Tagged SNPs were ascertained for the array using variant call data from Illumina short read sequencing of 10 marine and 11 freshwater fish (Jones et al, 2012).  For targeted adaptive loci, between 3 to 5 SNPs with an allele frequency difference >=0.9 and with alternate alleles present in 4 or more individuals of each ecotype were selected for each target region.  For "random" loci between 2-5 SNPs with a minor allele frequency between 0.35 to 0.65 in the combined sample of 21 fish were selected. Where possible SNPs with nearby variants in the flanking 60 base pairs were excluded, and the SNPs with the highest 'design score' from Illumina's design verification process were selected for the genotyping array.

Sample collections for SNP Genotyping array. 

751, 655 and 237 marine stickleback fish sampled from Rabbit Slough, Resurrection Bay, and Glacier Spit, Alaska respectively, were used for genotyping with a custom SNP genotyping array. 

SNP genotyping array samples.

DNA from SNP genotyping array samples were extracted from clipped spines or fins using overnight proteinase K digestion followed by phenol:chloroform isolation as previously described previously (Peichel et al, 2001). DNA concentration was quantified using a nanodrop spectrophotometer.

SNP genotyping. 

SNP genotyping was performed on 250ng of genomic DNA using Illumina GoldenGate 384 custom SNP arrays (Illumina) according to manufacturer's protocols.

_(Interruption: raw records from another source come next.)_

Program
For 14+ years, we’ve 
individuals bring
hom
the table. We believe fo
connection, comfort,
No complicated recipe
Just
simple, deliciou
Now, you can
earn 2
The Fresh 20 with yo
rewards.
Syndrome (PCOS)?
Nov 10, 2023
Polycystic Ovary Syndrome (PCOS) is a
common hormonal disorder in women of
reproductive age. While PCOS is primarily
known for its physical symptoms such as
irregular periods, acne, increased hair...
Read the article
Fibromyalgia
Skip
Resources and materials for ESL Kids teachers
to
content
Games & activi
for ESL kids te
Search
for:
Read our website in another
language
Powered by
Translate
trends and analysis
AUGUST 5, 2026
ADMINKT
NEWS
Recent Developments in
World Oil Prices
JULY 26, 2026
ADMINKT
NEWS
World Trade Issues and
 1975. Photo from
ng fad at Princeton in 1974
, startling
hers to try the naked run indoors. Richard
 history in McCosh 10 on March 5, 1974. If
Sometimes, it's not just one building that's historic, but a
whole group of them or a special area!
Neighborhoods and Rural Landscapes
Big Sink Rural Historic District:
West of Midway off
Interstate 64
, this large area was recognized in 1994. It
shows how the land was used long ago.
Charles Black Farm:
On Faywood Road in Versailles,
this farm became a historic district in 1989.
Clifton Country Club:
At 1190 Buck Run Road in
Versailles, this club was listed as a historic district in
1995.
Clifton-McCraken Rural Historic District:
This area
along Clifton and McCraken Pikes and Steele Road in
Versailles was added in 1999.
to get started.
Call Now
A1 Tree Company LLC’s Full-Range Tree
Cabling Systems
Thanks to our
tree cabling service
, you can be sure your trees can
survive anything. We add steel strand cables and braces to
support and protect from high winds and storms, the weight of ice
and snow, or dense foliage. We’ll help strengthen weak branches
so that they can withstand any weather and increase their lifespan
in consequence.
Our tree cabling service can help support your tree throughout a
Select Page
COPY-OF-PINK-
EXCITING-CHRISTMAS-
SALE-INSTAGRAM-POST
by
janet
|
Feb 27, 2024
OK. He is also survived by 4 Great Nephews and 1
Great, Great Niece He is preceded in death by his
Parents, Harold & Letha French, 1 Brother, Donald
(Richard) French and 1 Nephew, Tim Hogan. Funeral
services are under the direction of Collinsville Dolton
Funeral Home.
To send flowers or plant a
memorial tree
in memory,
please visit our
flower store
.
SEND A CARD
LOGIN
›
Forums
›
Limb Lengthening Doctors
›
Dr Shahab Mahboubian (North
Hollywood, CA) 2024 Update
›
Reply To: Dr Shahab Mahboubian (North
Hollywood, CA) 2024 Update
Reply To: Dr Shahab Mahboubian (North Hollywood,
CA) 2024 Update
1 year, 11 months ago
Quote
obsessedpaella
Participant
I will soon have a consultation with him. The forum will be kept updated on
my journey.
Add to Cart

Genotype calls were made using GenomeStudio 2.0 software (Illumina), with results from each SNP individually inspected to verify genotype clusters.

Ancestral Sequence imputation.

The ancestral genome sequence for Gasterosteus was imputed by comparison of Gasterosteus aculeatus with two outgroup species (Gasterosteus wheatllandi and Pungitius pungitius). The resulting ancestral genome sequence is available here in fasta sequence format. Please see supplementary information for more details.

Usage notes

The genotyping dataset is in Plink format with gasAcu1-4 genome coordinates.

The imputed ancestral genome sequence is in fasta format.